(Data excerpts)

★ ★ ★ ★ ★ ★ ★

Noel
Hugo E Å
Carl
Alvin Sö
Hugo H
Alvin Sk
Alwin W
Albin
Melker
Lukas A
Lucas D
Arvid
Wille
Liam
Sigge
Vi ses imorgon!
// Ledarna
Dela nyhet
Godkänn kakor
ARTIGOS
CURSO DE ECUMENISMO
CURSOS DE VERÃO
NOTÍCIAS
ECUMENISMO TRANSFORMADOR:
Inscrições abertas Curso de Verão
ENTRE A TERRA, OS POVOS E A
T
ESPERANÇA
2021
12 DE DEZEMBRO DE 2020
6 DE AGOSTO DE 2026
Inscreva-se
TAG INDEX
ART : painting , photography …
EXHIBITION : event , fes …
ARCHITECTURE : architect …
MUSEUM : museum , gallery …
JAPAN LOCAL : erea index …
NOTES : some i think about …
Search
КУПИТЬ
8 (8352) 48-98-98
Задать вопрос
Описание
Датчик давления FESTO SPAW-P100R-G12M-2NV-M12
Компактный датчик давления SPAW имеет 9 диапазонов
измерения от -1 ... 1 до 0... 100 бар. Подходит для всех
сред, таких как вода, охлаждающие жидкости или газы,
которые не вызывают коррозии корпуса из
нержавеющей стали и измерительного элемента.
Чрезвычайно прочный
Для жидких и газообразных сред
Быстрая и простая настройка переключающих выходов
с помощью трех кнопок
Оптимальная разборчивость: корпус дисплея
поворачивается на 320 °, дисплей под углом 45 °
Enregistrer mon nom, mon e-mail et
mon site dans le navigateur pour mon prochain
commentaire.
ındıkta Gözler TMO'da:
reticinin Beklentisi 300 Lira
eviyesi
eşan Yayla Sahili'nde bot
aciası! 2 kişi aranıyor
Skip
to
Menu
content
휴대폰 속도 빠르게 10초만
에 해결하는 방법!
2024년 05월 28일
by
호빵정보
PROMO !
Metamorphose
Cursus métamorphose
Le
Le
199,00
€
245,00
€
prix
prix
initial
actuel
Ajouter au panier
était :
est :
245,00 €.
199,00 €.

★ ★ ★ ★ ★ ★ ★

● Problem:
Format every line of the data above as a Markdown table with two columns, No. and Text. Number the lines in order and leave out any blank lines.

● Exercise output:
| No. | Text |
|---|---|
| 1 | Noel |
| 2 | Hugo E Å |
| 3 | Carl |
| 4 | Alvin Sö |
| 5 | Hugo H |
| 6 | Alvin Sk |
| 7 | Alwin W |
| 8 | Albin |
| 9 | Melker |
| 10 | Lukas A |
| 11 | Lucas D |
| 12 | Arvid |
| 13 | Wille |
| 14 | Liam |
| 15 | Sigge |
| 16 | Vi ses imorgon! |
| 17 | // Ledarna |
| 18 | Dela nyhet |
| 19 | Godkänn kakor |
| 20 | ARTIGOS |
| 21 | CURSO DE ECUMENISMO |
| 22 | CURSOS DE VERÃO |
| 23 | NOTÍCIAS |
| 24 | ECUMENISMO TRANSFORMADOR: |
| 25 | Inscrições abertas Curso de Verão |
| 26 | ENTRE A TERRA, OS POVOS E A |
| 27 | T |
| 28 | ESPERANÇA |
| 29 | 2021 |
| 30 | 12 DE DEZEMBRO DE 2020 |
| 31 | 6 DE AGOSTO DE 2026 |
| 32 | Inscreva-se |
| 33 | TAG INDEX |
| 34 | ART : painting , photography … |
| 35 | EXHIBITION : event , fes … |
| 36 | ARCHITECTURE : architect … |
| 37 | MUSEUM : museum , gallery … |
| 38 | JAPAN LOCAL : erea index … |
| 39 | NOTES : some i think about … |
| 40 | Search |
| 41 | КУПИТЬ |
| 42 | 8 (8352) 48-98-98 |
| 43 | Задать вопрос |
| 44 | Описание |
| 45 | Датчик давления FESTO SPAW-P100R-G12M-2NV-M12 |
| 46 | Компактный датчик давления SPAW имеет 9 диапазонов |
| 47 | измерения от -1 ... 1 до 0... 100 бар. Подходит для всех |
| 48 | сред, таких как вода, охлаждающие жидкости или газы, |
| 49 | которые не вызывают коррозии корпуса из |
| 50 | нержавеющей стали и измерительного элемента. |
| 51 | Чрезвычайно прочный |
| 52 | Для жидких и газообразных сред |
| 53 | Быстрая и простая настройка переключающих выходов |
| 54 | с помощью трех кнопок |
| 55 | Оптимальная разборчивость: корпус дисплея |
| 56 | поворачивается на 320 °, дисплей под углом 45 ° |
| 57 | Enregistrer mon nom, mon e-mail et |
| 58 | mon site dans le navigateur pour mon prochain |
| 59 | commentaire. |
| 60 | ındıkta Gözler TMO'da: |
| 61 | reticinin Beklentisi 300 Lira |
| 62 | eviyesi |
| 63 | eşan Yayla Sahili'nde bot |
| 64 | aciası! 2 kişi aranıyor |
| 65 | Skip |
| 66 | to |
| 67 | Menu |
| 68 | content |
| 69 | 휴대폰 속도 빠르게 10초만 |
| 70 | 에 해결하는 방법! |
| 71 | 2024년 05월 28일 |
| 72 | by |
| 73 | 호빵정보 |
| 74 | PROMO ! |
| 75 | Metamorphose |
| 76 | Cursus métamorphose |
| 77 | Le |
| 78 | Le |
| 79 | 199,00 |
| 80 | € |
| 81 | 245,00 |
| 82 | € |
| 83 | prix |
| 84 | prix |
| 85 | initial |
| 86 | actuel |
| 87 | Ajouter au panier |
| 88 | était : |
| 89 | est : |
| 90 | 245,00 €. |
| 91 | 199,00 €. |